Thursday, July 17, 2014

Sledging is "unfair play" - the umpires must stop it.

Sledging is an admission of failure. It says that we can't win within the laws of the game of cricket or by our own skills and effort. So we'll play "mind games" and try and get the batsman out by abusing and mocking him. I don't care that sledging is as old as the game. It is wrong. I don't care that some see it just as "banter" and a legitimate tactic or that it is part of the fanciful nonsense that is "mental disintegration". It is still wrong. In no other sport is it acceptable personally to abuse an opponent. And cricket is the sport that congratulates itself about its "Spirit" - abject nonsense.

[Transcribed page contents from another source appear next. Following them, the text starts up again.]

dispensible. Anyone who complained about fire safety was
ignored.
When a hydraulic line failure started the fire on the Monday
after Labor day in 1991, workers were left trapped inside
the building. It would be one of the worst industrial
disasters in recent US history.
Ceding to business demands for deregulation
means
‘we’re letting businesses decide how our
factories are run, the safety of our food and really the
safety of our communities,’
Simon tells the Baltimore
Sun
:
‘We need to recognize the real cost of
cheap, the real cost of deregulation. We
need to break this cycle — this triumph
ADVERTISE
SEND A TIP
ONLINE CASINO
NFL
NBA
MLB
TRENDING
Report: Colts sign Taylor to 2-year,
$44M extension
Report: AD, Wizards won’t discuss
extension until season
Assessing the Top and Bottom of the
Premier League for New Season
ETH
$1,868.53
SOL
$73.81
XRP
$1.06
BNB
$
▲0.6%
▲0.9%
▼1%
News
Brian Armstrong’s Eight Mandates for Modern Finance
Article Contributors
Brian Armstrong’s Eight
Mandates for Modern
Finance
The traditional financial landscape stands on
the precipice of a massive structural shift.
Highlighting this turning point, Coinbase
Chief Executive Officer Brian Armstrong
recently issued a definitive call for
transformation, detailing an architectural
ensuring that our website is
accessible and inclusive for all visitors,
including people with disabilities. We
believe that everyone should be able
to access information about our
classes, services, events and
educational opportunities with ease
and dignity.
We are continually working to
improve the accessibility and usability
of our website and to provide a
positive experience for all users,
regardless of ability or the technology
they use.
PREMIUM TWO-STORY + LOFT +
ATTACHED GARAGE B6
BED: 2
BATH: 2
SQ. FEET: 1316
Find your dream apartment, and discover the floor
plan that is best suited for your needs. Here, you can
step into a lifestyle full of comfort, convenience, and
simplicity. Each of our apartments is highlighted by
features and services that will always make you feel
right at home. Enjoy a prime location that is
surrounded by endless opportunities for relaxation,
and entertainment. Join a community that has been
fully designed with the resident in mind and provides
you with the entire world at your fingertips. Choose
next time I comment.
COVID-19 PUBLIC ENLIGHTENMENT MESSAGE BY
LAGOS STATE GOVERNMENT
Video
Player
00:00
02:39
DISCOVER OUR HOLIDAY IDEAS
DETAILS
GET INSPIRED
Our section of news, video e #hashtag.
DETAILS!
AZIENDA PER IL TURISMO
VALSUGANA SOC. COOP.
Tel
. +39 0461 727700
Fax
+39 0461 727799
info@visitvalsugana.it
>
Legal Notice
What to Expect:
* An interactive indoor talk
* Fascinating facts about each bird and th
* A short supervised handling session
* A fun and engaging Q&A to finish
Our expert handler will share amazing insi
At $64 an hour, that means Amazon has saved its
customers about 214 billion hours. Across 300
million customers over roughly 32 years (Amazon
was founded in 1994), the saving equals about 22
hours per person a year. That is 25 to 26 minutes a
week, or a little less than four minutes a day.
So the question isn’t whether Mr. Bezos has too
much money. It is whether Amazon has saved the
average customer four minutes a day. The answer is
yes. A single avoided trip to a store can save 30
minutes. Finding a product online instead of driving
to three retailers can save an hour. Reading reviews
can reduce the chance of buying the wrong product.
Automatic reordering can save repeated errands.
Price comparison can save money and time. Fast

So if Jimmy Anderson is a serial Sledger that reduces him in my mind as a cricketer and a man. And if this led to the altercation with Ravindran Jadeja at Trent Bridge then it is most regrettable. Jimmy is a fine bowler - and as we saw at Trent Bridge no mean batsman either. He is a brilliant fielder in any position. When fit, which he mostly is, he has to be the first name on any England team sheet. He doesn't need to sledge and it's about time he stopped it. And he shouldn't put fuel on the smouldering fire which is England/India team relations. Play hard, but play fair - and verbally abusing your opponents just ain't fair. 

It's not that sledging offends the "Spirit of Cricket" that we should oppose it. The "Spirit" has long since been the fictional fantasy of men in blazers of a certain age. They preen and posture and often hide behind a concept which is largely ignored by players and administrators alike. The Laws of Cricket have long been sufficiently clear that unfair play is unlawful. Let's agree that unfair play indisputably includes sledging. And let's give the Umpire Yellow and Red cards to use when a player, in their sole judgment, offends.